On June 8th I posted this chart on gold, calling it — “gold’s moment of truth.”
In my opinion, this is the most significant technical move that gold has made since the December bottom last year, held at the November highs, and led gold to new all time highs in March.
Here is gold’s “moment of truth” technical breakout.
With the ECB calling out Ben Bernanke to defend the dollar, by hiking rates; this sets up a situation where Bernanke’s hands may be tied through the November elections, given the weakening US economy.
And that is going to set the stage for the next major rally in gold, in which my price target is
$1270 Gold will also coincide with what I feel is a realistic 10:1 ratio of gold to oil. Oil is overdue for a technical correction to the mid $120’s. The correction in oil will also free up speculative capital which will re-enter the gold market.
While gold bears argue that the Fed has ceased cutting rates, and that the global economy is slowing, which will cap the commodity plays. I believe, that the key for gold is the negative real rates that exist in the U.S.

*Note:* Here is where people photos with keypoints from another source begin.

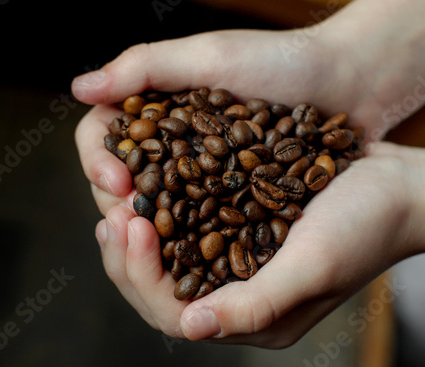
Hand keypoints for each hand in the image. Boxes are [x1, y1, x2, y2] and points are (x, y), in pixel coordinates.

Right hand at [73, 26, 398, 214]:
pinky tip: (182, 255)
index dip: (97, 161)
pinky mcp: (225, 200)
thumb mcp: (211, 56)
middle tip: (130, 223)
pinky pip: (193, 225)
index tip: (117, 181)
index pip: (101, 138)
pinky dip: (183, 240)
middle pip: (120, 181)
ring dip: (145, 230)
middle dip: (117, 203)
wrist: (346, 85)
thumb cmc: (281, 62)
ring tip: (150, 243)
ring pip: (153, 210)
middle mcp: (168, 146)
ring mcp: (196, 176)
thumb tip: (78, 88)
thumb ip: (145, 68)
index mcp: (154, 111)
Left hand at [95, 141, 424, 347]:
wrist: (397, 188)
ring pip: (168, 260)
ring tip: (117, 204)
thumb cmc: (365, 227)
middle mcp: (239, 294)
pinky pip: (188, 230)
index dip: (141, 275)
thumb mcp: (313, 267)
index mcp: (254, 317)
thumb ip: (255, 305)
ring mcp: (238, 262)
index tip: (127, 225)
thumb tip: (192, 327)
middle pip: (162, 291)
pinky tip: (148, 191)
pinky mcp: (241, 230)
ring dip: (138, 233)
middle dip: (128, 256)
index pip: (174, 315)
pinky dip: (163, 213)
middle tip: (111, 214)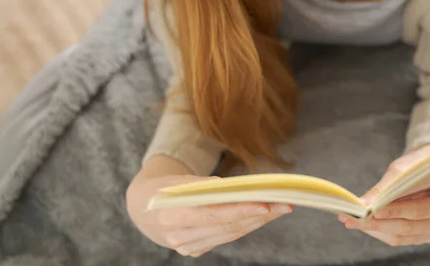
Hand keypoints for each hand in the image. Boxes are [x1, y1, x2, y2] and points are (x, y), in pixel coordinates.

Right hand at [127, 174, 291, 257]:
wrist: (145, 207)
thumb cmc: (165, 187)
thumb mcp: (177, 181)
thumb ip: (200, 185)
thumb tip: (227, 187)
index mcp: (171, 217)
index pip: (212, 215)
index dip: (240, 210)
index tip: (265, 204)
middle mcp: (179, 237)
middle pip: (227, 226)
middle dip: (259, 214)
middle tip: (285, 203)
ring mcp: (188, 247)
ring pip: (231, 233)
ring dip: (258, 220)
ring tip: (280, 207)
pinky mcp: (196, 249)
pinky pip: (227, 237)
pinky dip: (246, 225)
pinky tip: (263, 216)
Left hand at [338, 145, 429, 246]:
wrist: (425, 172)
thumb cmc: (415, 167)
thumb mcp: (401, 171)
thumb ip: (384, 188)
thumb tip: (362, 203)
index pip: (418, 211)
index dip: (394, 211)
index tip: (371, 210)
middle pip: (406, 227)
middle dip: (376, 222)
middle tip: (352, 218)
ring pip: (399, 236)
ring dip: (373, 229)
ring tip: (351, 221)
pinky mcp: (419, 238)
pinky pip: (396, 239)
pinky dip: (377, 231)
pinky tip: (361, 224)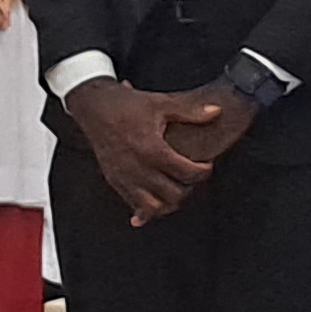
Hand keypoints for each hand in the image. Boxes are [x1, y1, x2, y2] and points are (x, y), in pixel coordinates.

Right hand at [67, 77, 221, 220]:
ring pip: (152, 208)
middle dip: (188, 189)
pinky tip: (155, 202)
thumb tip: (217, 111)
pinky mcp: (114, 181)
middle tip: (192, 177)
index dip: (203, 172)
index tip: (207, 166)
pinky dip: (147, 208)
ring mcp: (123, 178)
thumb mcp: (161, 103)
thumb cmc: (126, 105)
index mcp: (151, 150)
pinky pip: (133, 204)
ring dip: (168, 202)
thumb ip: (191, 112)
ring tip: (176, 189)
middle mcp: (137, 168)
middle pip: (172, 195)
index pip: (186, 173)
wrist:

I also feel that Ben Bernanke may shock markets, and actually continue with 2, if not 3, or 4 more interest rate cuts, as the US banking crisis is poised for another seizure, and perhaps the failure of a major bank. Treasury Secretary Hank Paulson has just warned the European banking community of a coming major bank collapse, and is preparing the markets for a non-bailout of the next failure.
Lehman Brothers is experiencing a “Bear Stearnsesque” run on the bank, and Citicorp is virtually bankrupt, and will need to raise yet more capital. With Oil reaching speculative extremes, I believe that gold will soon resume it’s flight to safety haven status in times of economic, or geopolitcal turmoil – of which the world has both in spades.
Buckle up, and get ready for the next major rally in gold, because gold has shined in it’s moment of truth, and the technical & fundamentals couldn’t look any better.